Niet valt in te zien dat aan deze verklaring meer betekenis zou moeten worden toegekend dan aan de door appellant op 18 april 2019 afgelegde verklaring, ook al omdat uit de verklaring van Y niet valt af te leiden wanneer appellant bij zijn zus en zijn vader is gaan verblijven. Daarbij komt dat hieruit niet volgt dat het verblijf van appellant op het adres van X een voorop gezet tijdelijk karakter had.
4.2.5.
Anders dan appellant heeft betoogd was er voor het college geen aanleiding om nader onderzoek te doen naar de woon- leefsituatie van appellant. De verklaring die appellant op 18 april 2019 had afgelegd, laat namelijk niets aan duidelijkheid te wensen over. Bovendien rust bij aanvragen om bijstand de bewijslast van de bijstandbehoevendheid in beginsel op de aanvrager zelf, waarbij, zoals in 4.2 al is overwogen, de aanvrager duidelijkheid moet geven over onder meer zijn woon- en leefsituatie.
4.2.6.
Nu uit de verklaringen van appellant helder is geworden dat hij zijn hoofdverblijf in de te beoordelen periode op het adres van zijn vriendin had, was er voor het college geen aanleiding om appellant te behandelen als iemand die als dak- of adresloze onder de Bijzondere Doelgroepen valt. Dat appellant, naar hij stelt, uiteindelijk kort na de te beoordelen periode niet meer op het adres van zijn vriendin woonde maakt geen verschil. Hij kon bij een gewijzigde woonsituatie namelijk een nieuwe aanvraag indienen.
4.3.
Uit 4.2 tot en met 4.2.6 volgt dat het hoger beroep niet slaagt en de aangevallen uitspraak moet worden bevestigd. Bij deze uitkomst is een veroordeling tot schadevergoeding niet aan de orde. Het verzoek om veroordeling tot vergoeding van de schade wordt dan ook afgewezen.
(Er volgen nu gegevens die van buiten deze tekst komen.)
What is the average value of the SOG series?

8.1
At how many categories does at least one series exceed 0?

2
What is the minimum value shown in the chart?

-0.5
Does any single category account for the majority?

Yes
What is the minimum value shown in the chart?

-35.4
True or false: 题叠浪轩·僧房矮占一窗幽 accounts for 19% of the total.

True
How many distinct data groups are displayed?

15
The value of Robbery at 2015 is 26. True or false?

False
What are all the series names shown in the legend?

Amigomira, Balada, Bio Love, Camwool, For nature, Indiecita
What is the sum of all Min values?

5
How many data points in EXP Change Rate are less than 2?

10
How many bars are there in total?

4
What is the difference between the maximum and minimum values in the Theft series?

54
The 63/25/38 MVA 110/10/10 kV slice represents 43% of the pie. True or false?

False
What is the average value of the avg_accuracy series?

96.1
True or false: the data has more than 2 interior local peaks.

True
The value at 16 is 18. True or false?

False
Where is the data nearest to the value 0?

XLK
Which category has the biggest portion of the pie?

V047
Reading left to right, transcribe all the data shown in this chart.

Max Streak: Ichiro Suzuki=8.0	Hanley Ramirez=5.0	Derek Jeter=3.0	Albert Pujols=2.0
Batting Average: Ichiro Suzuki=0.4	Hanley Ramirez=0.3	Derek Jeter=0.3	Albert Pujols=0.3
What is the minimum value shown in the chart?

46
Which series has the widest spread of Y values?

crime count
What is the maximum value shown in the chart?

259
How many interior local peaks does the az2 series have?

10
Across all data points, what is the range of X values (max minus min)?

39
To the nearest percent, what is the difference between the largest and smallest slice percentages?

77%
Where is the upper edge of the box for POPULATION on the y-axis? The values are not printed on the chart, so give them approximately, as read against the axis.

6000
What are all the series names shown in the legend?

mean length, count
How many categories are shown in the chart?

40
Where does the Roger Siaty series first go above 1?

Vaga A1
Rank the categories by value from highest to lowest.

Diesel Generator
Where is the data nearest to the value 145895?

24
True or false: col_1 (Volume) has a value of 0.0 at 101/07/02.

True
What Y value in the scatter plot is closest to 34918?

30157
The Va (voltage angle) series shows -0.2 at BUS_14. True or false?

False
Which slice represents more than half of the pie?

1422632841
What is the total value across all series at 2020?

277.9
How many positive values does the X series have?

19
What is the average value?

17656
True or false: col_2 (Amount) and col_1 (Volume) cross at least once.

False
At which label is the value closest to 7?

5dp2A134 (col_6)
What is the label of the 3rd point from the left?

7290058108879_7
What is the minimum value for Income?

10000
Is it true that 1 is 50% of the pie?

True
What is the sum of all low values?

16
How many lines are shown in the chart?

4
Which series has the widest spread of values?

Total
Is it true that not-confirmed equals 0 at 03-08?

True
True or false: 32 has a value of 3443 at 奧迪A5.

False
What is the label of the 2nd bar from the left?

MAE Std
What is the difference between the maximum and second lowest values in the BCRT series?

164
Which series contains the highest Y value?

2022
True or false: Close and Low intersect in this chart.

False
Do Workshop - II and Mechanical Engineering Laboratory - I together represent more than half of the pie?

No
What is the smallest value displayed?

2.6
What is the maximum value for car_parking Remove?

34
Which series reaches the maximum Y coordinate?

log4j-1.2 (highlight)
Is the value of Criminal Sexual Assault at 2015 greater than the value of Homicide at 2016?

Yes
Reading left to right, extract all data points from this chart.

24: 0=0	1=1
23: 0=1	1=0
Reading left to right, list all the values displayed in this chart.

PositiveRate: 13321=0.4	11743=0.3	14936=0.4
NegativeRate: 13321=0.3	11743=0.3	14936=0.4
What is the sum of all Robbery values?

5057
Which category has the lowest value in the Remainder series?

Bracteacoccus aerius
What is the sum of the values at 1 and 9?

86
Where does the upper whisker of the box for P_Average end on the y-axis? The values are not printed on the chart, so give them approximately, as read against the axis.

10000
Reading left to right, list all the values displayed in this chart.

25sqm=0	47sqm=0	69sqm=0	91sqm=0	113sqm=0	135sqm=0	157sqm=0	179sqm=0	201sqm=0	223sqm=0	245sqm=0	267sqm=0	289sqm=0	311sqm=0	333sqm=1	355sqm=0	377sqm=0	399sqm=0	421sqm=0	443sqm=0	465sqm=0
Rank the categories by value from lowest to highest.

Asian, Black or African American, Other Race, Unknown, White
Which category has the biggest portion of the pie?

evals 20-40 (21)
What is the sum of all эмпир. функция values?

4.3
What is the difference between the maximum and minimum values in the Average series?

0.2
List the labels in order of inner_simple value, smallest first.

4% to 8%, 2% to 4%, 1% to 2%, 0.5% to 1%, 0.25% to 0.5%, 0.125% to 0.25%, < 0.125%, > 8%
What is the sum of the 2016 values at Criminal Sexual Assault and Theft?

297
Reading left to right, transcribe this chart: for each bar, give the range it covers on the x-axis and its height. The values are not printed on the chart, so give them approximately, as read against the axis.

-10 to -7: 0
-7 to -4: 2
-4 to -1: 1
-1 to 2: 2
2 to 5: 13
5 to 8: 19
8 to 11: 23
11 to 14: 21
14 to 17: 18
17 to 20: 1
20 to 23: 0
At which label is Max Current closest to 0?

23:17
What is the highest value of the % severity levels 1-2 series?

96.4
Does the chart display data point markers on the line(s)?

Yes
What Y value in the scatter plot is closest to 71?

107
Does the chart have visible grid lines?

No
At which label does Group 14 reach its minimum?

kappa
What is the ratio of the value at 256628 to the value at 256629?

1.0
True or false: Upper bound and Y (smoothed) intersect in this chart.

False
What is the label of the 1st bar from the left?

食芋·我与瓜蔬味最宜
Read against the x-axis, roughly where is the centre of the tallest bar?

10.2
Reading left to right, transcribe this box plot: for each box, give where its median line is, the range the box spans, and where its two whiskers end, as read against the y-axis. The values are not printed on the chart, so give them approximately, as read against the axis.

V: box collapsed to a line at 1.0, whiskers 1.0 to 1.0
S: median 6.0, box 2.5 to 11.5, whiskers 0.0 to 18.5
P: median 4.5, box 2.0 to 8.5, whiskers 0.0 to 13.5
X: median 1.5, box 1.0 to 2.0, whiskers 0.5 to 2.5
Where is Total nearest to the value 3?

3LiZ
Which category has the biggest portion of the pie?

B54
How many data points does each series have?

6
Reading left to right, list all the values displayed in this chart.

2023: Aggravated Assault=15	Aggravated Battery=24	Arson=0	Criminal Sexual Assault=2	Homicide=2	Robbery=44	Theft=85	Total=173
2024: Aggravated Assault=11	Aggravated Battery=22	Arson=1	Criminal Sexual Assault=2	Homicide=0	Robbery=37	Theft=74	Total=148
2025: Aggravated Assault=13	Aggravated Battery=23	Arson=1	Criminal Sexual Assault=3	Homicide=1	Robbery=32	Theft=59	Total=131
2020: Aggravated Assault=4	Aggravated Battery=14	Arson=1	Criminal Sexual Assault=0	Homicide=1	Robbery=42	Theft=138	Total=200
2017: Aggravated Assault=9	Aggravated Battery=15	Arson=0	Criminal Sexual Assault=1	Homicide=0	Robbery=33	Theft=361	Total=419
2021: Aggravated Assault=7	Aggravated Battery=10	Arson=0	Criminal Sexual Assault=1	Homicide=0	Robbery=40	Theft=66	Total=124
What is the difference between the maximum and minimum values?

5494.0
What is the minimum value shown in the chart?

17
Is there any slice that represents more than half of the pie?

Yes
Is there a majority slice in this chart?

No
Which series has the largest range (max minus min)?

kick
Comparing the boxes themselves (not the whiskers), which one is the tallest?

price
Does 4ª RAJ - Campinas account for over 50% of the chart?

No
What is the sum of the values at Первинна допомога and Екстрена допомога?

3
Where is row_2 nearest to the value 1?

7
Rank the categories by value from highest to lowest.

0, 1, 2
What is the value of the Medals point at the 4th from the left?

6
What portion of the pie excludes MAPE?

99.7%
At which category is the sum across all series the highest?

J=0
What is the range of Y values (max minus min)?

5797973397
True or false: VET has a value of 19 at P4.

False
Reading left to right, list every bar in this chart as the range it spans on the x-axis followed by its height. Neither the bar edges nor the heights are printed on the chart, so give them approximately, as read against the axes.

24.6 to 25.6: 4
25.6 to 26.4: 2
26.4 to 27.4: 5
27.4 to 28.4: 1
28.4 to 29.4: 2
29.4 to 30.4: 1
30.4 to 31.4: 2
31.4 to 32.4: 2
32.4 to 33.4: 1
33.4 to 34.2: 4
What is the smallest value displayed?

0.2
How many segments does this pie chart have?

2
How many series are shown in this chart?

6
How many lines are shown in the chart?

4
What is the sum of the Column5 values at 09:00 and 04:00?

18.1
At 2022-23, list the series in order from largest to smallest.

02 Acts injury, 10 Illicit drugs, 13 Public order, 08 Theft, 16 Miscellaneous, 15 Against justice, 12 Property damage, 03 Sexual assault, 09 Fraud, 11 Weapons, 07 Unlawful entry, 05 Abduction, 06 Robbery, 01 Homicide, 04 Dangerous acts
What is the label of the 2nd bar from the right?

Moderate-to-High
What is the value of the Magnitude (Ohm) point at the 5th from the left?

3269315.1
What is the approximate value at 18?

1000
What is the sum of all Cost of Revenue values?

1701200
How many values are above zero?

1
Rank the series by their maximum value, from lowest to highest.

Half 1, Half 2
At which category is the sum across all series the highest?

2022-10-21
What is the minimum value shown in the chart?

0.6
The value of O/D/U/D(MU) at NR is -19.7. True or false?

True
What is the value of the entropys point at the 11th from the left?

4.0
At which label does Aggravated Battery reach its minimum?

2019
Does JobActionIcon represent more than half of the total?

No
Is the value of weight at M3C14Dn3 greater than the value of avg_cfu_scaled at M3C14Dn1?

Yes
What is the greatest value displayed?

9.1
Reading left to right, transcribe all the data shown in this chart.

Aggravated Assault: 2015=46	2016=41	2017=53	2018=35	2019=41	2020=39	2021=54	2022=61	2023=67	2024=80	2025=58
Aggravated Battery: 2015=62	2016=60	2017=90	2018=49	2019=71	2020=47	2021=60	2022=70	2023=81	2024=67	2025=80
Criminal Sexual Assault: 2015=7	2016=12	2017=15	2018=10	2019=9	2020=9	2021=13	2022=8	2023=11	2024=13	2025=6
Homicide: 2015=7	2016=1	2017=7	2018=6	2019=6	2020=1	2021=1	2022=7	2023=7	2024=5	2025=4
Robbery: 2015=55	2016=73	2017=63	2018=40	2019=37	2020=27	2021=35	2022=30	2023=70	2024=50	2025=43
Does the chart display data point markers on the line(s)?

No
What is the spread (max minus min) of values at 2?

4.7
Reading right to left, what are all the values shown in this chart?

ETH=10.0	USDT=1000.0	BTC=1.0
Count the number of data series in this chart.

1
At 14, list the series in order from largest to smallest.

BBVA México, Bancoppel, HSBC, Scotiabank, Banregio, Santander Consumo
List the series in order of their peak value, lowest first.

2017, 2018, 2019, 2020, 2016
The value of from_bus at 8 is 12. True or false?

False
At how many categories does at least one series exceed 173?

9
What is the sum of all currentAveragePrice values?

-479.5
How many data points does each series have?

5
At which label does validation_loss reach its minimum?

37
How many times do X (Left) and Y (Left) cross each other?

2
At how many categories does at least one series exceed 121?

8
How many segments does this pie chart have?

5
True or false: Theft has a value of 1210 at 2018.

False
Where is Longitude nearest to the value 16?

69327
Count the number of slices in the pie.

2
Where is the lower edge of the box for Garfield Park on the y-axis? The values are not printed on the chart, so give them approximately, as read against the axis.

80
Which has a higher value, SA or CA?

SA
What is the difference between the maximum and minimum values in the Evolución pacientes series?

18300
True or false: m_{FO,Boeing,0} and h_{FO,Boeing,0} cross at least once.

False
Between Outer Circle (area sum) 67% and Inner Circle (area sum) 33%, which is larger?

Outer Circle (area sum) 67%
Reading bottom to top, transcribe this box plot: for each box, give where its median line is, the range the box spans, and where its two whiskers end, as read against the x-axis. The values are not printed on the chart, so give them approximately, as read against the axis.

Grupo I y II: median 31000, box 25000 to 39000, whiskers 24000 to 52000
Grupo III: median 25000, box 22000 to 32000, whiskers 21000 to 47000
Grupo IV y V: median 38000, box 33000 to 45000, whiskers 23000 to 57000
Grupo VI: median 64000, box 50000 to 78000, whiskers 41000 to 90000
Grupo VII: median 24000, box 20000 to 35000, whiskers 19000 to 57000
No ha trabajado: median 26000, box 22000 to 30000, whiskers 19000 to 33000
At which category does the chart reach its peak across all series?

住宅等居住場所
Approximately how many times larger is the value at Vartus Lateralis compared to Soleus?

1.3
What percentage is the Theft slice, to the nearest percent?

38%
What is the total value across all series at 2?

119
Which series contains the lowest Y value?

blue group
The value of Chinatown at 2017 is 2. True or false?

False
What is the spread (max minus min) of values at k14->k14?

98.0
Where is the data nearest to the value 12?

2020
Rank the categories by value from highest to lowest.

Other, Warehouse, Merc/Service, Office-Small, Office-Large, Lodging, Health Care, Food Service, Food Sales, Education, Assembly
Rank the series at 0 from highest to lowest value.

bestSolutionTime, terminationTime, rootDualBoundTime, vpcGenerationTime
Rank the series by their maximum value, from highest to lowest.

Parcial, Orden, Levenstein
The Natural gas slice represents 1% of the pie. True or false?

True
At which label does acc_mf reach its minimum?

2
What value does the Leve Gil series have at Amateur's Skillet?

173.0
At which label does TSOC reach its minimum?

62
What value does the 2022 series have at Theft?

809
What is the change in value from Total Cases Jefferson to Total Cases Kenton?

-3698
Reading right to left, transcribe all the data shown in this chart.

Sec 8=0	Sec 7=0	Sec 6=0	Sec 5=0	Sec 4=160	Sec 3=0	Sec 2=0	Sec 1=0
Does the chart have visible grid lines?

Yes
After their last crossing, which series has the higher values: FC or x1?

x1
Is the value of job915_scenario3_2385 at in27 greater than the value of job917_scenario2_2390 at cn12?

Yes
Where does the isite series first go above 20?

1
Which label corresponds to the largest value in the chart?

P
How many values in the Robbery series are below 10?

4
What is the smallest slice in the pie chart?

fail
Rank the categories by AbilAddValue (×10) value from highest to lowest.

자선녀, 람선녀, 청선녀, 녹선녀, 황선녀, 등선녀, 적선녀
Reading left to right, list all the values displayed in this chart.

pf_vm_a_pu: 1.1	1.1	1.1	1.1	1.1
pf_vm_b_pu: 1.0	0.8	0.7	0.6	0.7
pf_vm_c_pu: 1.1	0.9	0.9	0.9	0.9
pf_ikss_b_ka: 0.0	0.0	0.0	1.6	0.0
5. Voor een veroordeling in de proceskosten bestaat geen aanleiding

BESLISSING

De Centrale Raad van Beroep
  • bevestigt de aangevallen uitspraak;
  • wijst het verzoek om veroordeling tot vergoeding van schade af.
Deze uitspraak is gedaan door W.F. Claessens, in tegenwoordigheid van J.E. Mink als griffier. De beslissing is uitgesproken in het openbaar op 8 maart 2022.